**WORK INSTRUCTIONS:**
Exactly as written and without the pictures, output the entries below.

(MATERIAL SUPPLIED Opens)

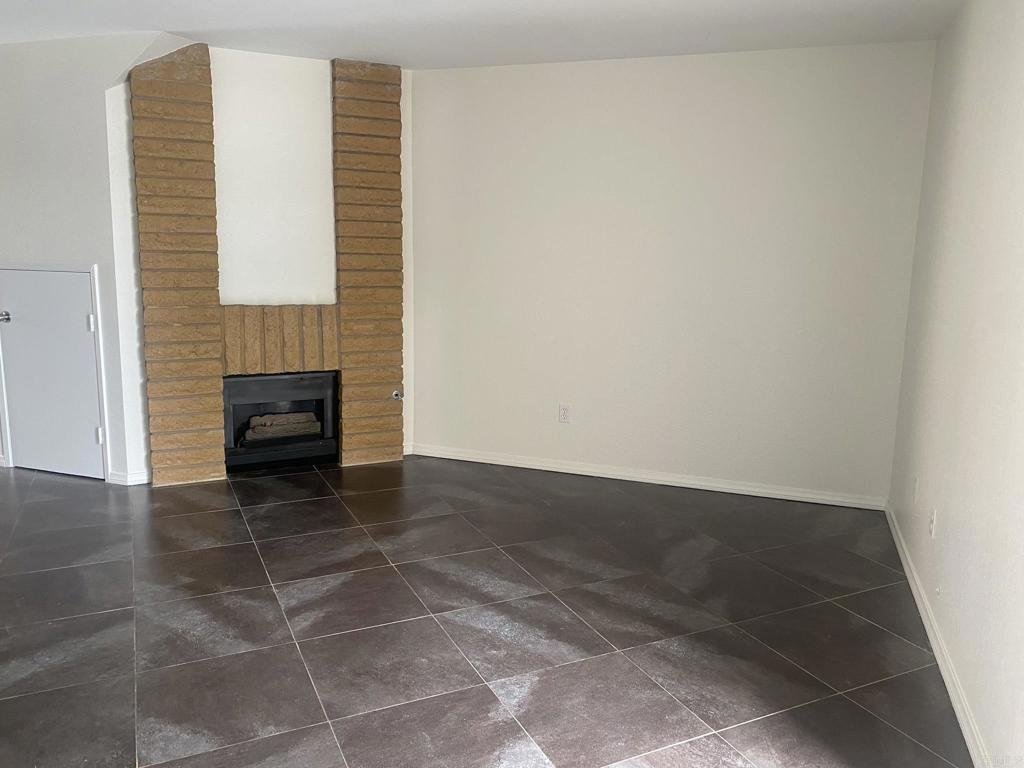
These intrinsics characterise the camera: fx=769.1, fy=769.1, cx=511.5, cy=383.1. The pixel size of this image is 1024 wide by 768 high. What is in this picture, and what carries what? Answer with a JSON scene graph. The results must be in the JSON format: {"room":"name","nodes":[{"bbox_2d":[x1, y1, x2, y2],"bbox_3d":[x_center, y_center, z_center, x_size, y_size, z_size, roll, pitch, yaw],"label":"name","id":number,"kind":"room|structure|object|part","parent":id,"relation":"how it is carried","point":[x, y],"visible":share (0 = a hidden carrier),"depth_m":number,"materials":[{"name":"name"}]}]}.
{"room":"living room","nodes":[
{"label":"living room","id":0,"kind":"room"},
{"bbox_2d":[0,30,178,484],"bbox_3d":[-2.844,-0.690,4.495,2.047,2.457,0.153,5,10,19],"label":"left wall","id":1,"kind":"structure","parent":0,"point":[85,257],"depth_m":4.24,"materials":[{"name":"white paint"}]},
{"bbox_2d":[0,267,103,480],"bbox_3d":[-2.685,-0.032,4.413,0.678,1.183,0.094,5,10,19],"label":"access door","id":2,"kind":"structure","parent":1,"relation":"in","point":[79,321],"depth_m":4.41,"materials":[{"name":"white paint"}]},
{"bbox_3d":[-2.937,-0.379,4.468,0.065,0.061,0.074,-3,10,-29],"label":"doorknob","id":3,"kind":"part","parent":2,"relation":"part of","materials":[{"name":"silver metal"}]},
{"bbox_3d":[-2.354,-0.333,4.321,0.031,0.094,0.032,-3,10,-29],"label":"hinge","id":4,"kind":"part","parent":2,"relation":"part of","materials":[{"name":"metal"}]},
{"bbox_3d":[-2.377,0.301,4.453,0.032,0.092,0.032,-3,10,-29],"label":"hinge","id":5,"kind":"part","parent":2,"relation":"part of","materials":[{"name":"metal"}]},
{"bbox_2d":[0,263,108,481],"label":"door frame","id":6,"kind":"structure","parent":1,"relation":"attached to","point":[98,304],"depth_m":4.43,"materials":[{"name":"white paint"}]},
{"bbox_2d":[109,470,150,485],"bbox_3d":[-2.186,0.542,4.463,0.253,0.076,0.096,5,10,19],"label":"baseboard","id":7,"kind":"structure","parent":1,"relation":"attached to","point":[136,478],"depth_m":4.43,"materials":[{"name":"white paint"}]},
{"bbox_2d":[101,44,418,479],"bbox_3d":[-1.438,-0.699,4.701,0.693,2.489,0.722,5,10,19],"label":"fireplace wall","id":8,"kind":"structure","parent":0,"point":[327,63],"depth_m":4.48,"materials":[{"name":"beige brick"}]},
{"bbox_2d":[0,0,964,68],"bbox_3d":[-1.491,-1.527,2.025,6.594,0.119,6.216,5,10,19],"label":"ceiling","id":9,"kind":"structure","parent":0,"point":[230,16],"depth_m":3.73,"materials":[{"name":"white paint"}]},
{"bbox_2d":[0,453,969,767],"bbox_3d":[-1.917,0.952,2.704,7.166,0.104,6.855,5,10,19],"label":"floor","id":10,"kind":"structure","parent":0,"point":[37,577],"depth_m":2.86,"materials":[{"name":"tile"}]},
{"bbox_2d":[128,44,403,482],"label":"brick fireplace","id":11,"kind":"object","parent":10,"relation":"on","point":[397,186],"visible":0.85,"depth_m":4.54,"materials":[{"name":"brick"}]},
{"bbox_2d":[221,371,337,470],"bbox_3d":[-1.509,0.204,4.919,0.554,0.576,0.549,5,10,19],"label":"fireplace insert","id":12,"kind":"object","parent":11,"relation":"in","point":[306,375],"visible":0.81,"depth_m":4.81,"materials":[{"name":"black metal"}]},
{"bbox_2d":[246,412,320,441],"bbox_3d":[-1.476,0.266,4.982,0.278,0.159,0.251,5,10,19],"label":"fireplace log","id":13,"kind":"object","parent":12,"relation":"in","point":[268,422],"visible":0.73,"depth_m":4.92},
{"bbox_2d":[390,389,402,400],"bbox_3d":[-0.734,0.079,4.908,0.056,0.060,0.056,5,10,19],"label":"gas valve","id":14,"kind":"object","parent":11,"relation":"attached to","point":[395,394],"visible":0.98,"depth_m":4.91,"materials":[{"name":"silver metal"}]},
{"bbox_2d":[408,40,937,506],"bbox_3d":[0.675,-0.636,4.601,3.266,2.462,0.153,5,10,19],"label":"back wall","id":15,"kind":"structure","parent":0,"point":[429,392],"depth_m":4.41,"materials":[{"name":"paint"}]},
{"bbox_2d":[558,404,570,422],"bbox_3d":[0.324,0.188,4.776,0.071,0.115,0.009,5,10,19],"label":"wall socket","id":16,"kind":"object","parent":15,"relation":"attached to","point":[565,411],"visible":0.99,"depth_m":4.77,"materials":[{"name":"white plastic"}]},
{"bbox_2d":[411,444,889,510],"bbox_3d":[0.713,0.559,4.697,2.918,0.079,0.015,5,10,19],"label":"baseboard","id":17,"kind":"structure","parent":15,"relation":"attached to","point":[611,476],"depth_m":4.62,"materials":[{"name":"white paint"}]},
{"bbox_2d":[886,0,1023,767],"bbox_3d":[1.245,-0.096,1.593,0.145,2.477,5.002,5,10,19],"label":"right wall","id":18,"kind":"structure","parent":0,"point":[1020,89],"depth_m":2.57,"materials":[{"name":"paint"}]},
{"bbox_2d":[912,475,919,503],"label":"wall plate","id":19,"kind":"object","parent":18,"relation":"attached to","point":[916,480],"visible":0.98,"depth_m":3.38,"materials":[{"name":"white plastic"}]},
{"bbox_2d":[928,507,936,538],"bbox_3d":[1.628,0.540,2.984,0.009,0.116,0.071,5,10,19],"label":"wall socket","id":20,"kind":"object","parent":18,"relation":"attached to","point":[933,519],"visible":0.98,"depth_m":2.97,"materials":[{"name":"white plastic"}]},
{"bbox_2d":[886,503,988,767],"bbox_3d":[1.241,1.038,2.015,0.016,0.080,4.647,5,10,19],"label":"baseboard","id":21,"kind":"structure","parent":18,"relation":"attached to","point":[914,592],"depth_m":2.61,"materials":[{"name":"white paint"}]}
]}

(MATERIAL SUPPLIED Closes)

**WRITTEN SOLUTION:**
These intrinsics characterise the camera: fx=769.1, fy=769.1, cx=511.5, cy=383.1. The pixel size of this image is 1024 wide by 768 high. What is in this picture, and what carries what? Answer with a JSON scene graph. The results must be in the JSON format: {"room":"name","nodes":[{"bbox_2d":[x1, y1, x2, y2],"bbox_3d":[x_center, y_center, z_center, x_size, y_size, z_size, roll, pitch, yaw],"label":"name","id":number,"kind":"room|structure|object|part","parent":id,"relation":"how it is carried","point":[x, y],"visible":share (0 = a hidden carrier),"depth_m":number,"materials":[{"name":"name"}]}]}.
{"room":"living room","nodes":[
{"label":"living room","id":0,"kind":"room"},
{"bbox_2d":[0,30,178,484],"bbox_3d":[-2.844,-0.690,4.495,2.047,2.457,0.153,5,10,19],"label":"left wall","id":1,"kind":"structure","parent":0,"point":[85,257],"depth_m":4.24,"materials":[{"name":"white paint"}]},
{"bbox_2d":[0,267,103,480],"bbox_3d":[-2.685,-0.032,4.413,0.678,1.183,0.094,5,10,19],"label":"access door","id":2,"kind":"structure","parent":1,"relation":"in","point":[79,321],"depth_m":4.41,"materials":[{"name":"white paint"}]},
{"bbox_3d":[-2.937,-0.379,4.468,0.065,0.061,0.074,-3,10,-29],"label":"doorknob","id":3,"kind":"part","parent":2,"relation":"part of","materials":[{"name":"silver metal"}]},
{"bbox_3d":[-2.354,-0.333,4.321,0.031,0.094,0.032,-3,10,-29],"label":"hinge","id":4,"kind":"part","parent":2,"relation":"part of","materials":[{"name":"metal"}]},
{"bbox_3d":[-2.377,0.301,4.453,0.032,0.092,0.032,-3,10,-29],"label":"hinge","id":5,"kind":"part","parent":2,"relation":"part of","materials":[{"name":"metal"}]},
{"bbox_2d":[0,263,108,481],"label":"door frame","id":6,"kind":"structure","parent":1,"relation":"attached to","point":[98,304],"depth_m":4.43,"materials":[{"name":"white paint"}]},
{"bbox_2d":[109,470,150,485],"bbox_3d":[-2.186,0.542,4.463,0.253,0.076,0.096,5,10,19],"label":"baseboard","id":7,"kind":"structure","parent":1,"relation":"attached to","point":[136,478],"depth_m":4.43,"materials":[{"name":"white paint"}]},
{"bbox_2d":[101,44,418,479],"bbox_3d":[-1.438,-0.699,4.701,0.693,2.489,0.722,5,10,19],"label":"fireplace wall","id":8,"kind":"structure","parent":0,"point":[327,63],"depth_m":4.48,"materials":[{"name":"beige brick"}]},
{"bbox_2d":[0,0,964,68],"bbox_3d":[-1.491,-1.527,2.025,6.594,0.119,6.216,5,10,19],"label":"ceiling","id":9,"kind":"structure","parent":0,"point":[230,16],"depth_m":3.73,"materials":[{"name":"white paint"}]},
{"bbox_2d":[0,453,969,767],"bbox_3d":[-1.917,0.952,2.704,7.166,0.104,6.855,5,10,19],"label":"floor","id":10,"kind":"structure","parent":0,"point":[37,577],"depth_m":2.86,"materials":[{"name":"tile"}]},
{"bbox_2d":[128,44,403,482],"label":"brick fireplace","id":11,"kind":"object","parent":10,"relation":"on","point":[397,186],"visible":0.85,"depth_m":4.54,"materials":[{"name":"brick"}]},
{"bbox_2d":[221,371,337,470],"bbox_3d":[-1.509,0.204,4.919,0.554,0.576,0.549,5,10,19],"label":"fireplace insert","id":12,"kind":"object","parent":11,"relation":"in","point":[306,375],"visible":0.81,"depth_m":4.81,"materials":[{"name":"black metal"}]},
{"bbox_2d":[246,412,320,441],"bbox_3d":[-1.476,0.266,4.982,0.278,0.159,0.251,5,10,19],"label":"fireplace log","id":13,"kind":"object","parent":12,"relation":"in","point":[268,422],"visible":0.73,"depth_m":4.92},
{"bbox_2d":[390,389,402,400],"bbox_3d":[-0.734,0.079,4.908,0.056,0.060,0.056,5,10,19],"label":"gas valve","id":14,"kind":"object","parent":11,"relation":"attached to","point":[395,394],"visible":0.98,"depth_m":4.91,"materials":[{"name":"silver metal"}]},
{"bbox_2d":[408,40,937,506],"bbox_3d":[0.675,-0.636,4.601,3.266,2.462,0.153,5,10,19],"label":"back wall","id":15,"kind":"structure","parent":0,"point":[429,392],"depth_m":4.41,"materials":[{"name":"paint"}]},
{"bbox_2d":[558,404,570,422],"bbox_3d":[0.324,0.188,4.776,0.071,0.115,0.009,5,10,19],"label":"wall socket","id":16,"kind":"object","parent":15,"relation":"attached to","point":[565,411],"visible":0.99,"depth_m":4.77,"materials":[{"name":"white plastic"}]},
{"bbox_2d":[411,444,889,510],"bbox_3d":[0.713,0.559,4.697,2.918,0.079,0.015,5,10,19],"label":"baseboard","id":17,"kind":"structure","parent":15,"relation":"attached to","point":[611,476],"depth_m":4.62,"materials":[{"name":"white paint"}]},
{"bbox_2d":[886,0,1023,767],"bbox_3d":[1.245,-0.096,1.593,0.145,2.477,5.002,5,10,19],"label":"right wall","id":18,"kind":"structure","parent":0,"point":[1020,89],"depth_m":2.57,"materials":[{"name":"paint"}]},
{"bbox_2d":[912,475,919,503],"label":"wall plate","id":19,"kind":"object","parent":18,"relation":"attached to","point":[916,480],"visible":0.98,"depth_m":3.38,"materials":[{"name":"white plastic"}]},
{"bbox_2d":[928,507,936,538],"bbox_3d":[1.628,0.540,2.984,0.009,0.116,0.071,5,10,19],"label":"wall socket","id":20,"kind":"object","parent":18,"relation":"attached to","point":[933,519],"visible":0.98,"depth_m":2.97,"materials":[{"name":"white plastic"}]},
{"bbox_2d":[886,503,988,767],"bbox_3d":[1.241,1.038,2.015,0.016,0.080,4.647,5,10,19],"label":"baseboard","id":21,"kind":"structure","parent":18,"relation":"attached to","point":[914,592],"depth_m":2.61,"materials":[{"name":"white paint"}]}
]}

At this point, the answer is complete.